Page 92 of Bunker Down, Baby

The mattress is firm, the air smells faintly of gun oil and pine, and my arm is, yep, cuffed to the fucking headboard.

Of Holden’s bed.

I don’t scream. I don’t flinch. I don’t do any of the things a normal, functioning person would do when they wake up restrained in a prepper’s murder cave.

No. My brain? It goes one place.

Porn.

Like immediate, filthy, degenerate-level porn. I don’t even know what the plot is yet but my thighs are already trying to inch together. Because somewhere deep inside me, some chaos-coded piece of my DNA went yes please to being tied down by a stoic woodsman with rage issues and survivalist thighs.
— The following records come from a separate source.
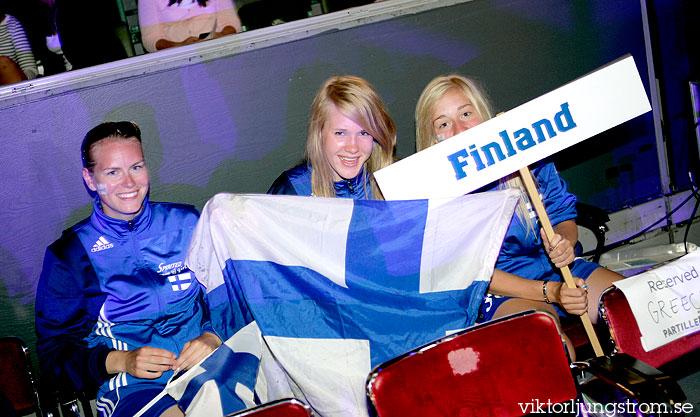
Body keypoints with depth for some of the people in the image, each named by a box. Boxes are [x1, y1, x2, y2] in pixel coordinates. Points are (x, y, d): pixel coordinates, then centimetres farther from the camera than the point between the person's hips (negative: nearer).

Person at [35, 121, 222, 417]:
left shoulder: (185, 222, 12)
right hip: (133, 387, -2)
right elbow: (53, 347, 5)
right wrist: (121, 361, -12)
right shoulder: (68, 254, 6)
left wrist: (213, 337, -9)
And that’s when I see him.

Holden.

Sitting in the chair across from the bed like it’s a goddamn throne, his legs spread, his eyes locked on me. Beside him, he’s got a tray, coffee, eggs, toast cut into triangles like I’m a five-year-old or a feral raccoon he’s trying to lure into domesticity. In hands?

A knife.

And not just holding it. He’s sharpening it. Real slow. Blade against whetstone. Rhythmic and steady and just ominous enough to be hot.

He doesn’t say a word. Just watches me wake up. Watches me realize. Watches me look from the food to the cuffs to the knife and back to him.

And I swear to God, I feel my own pulse drop straight between my legs.

“You cuffed me,” I say, my voice all scratchy and low and wrecked.

His mouth curves, just a little. “Figured I’d return the favor.”

“You made me breakfast?” I ask.

“You like triangle toast,” he says.

I lick my lips. “You gonna kill me with that knife, Holden?”

He stands, slow and measured. Like he knows exactly what he’s doing with every inch of his body. He moves to the edge of the bed, and trails the flat of the blade, not the edge, just the cool, smooth steel, down my collarbone, between my breasts, slow as a sermon and twice as sinful.

“Only if you ask real nice,” he murmurs.

Jesus.

I whimper. Like an actual, involuntary whimper. Because I am so far gone for this man it’s embarrassing. It’s undignified. It’s deranged.

And also? It’s exactly the life I planned for.

He sets the knife aside. Then his hand slides between my legs like it belongs there, like he’s not even questioning it. Fingers press into me, find heat, find wet.

He lets out a low, rough sound in his throat. “You’re soaked,” he mutters. “From a knife and some triangle toast?”

“I have multiple kinks,” I say, breathless.

He strokes again. “You have something. Jesus.”

And just when I think we’re about to shift gears, just when my hips lift and my brain short-circuits and I think maybe I’ll let him slice the shirt off me like a sexy prepper lumberjack fantasy gone off the rails, the door opens.

“Morning,” Wade calls out casually, already halfway into the room. “I brought.” He stops, sees me chained, spread, and barely coherent.

Sees Holden knelt over me, hand still between my thighs.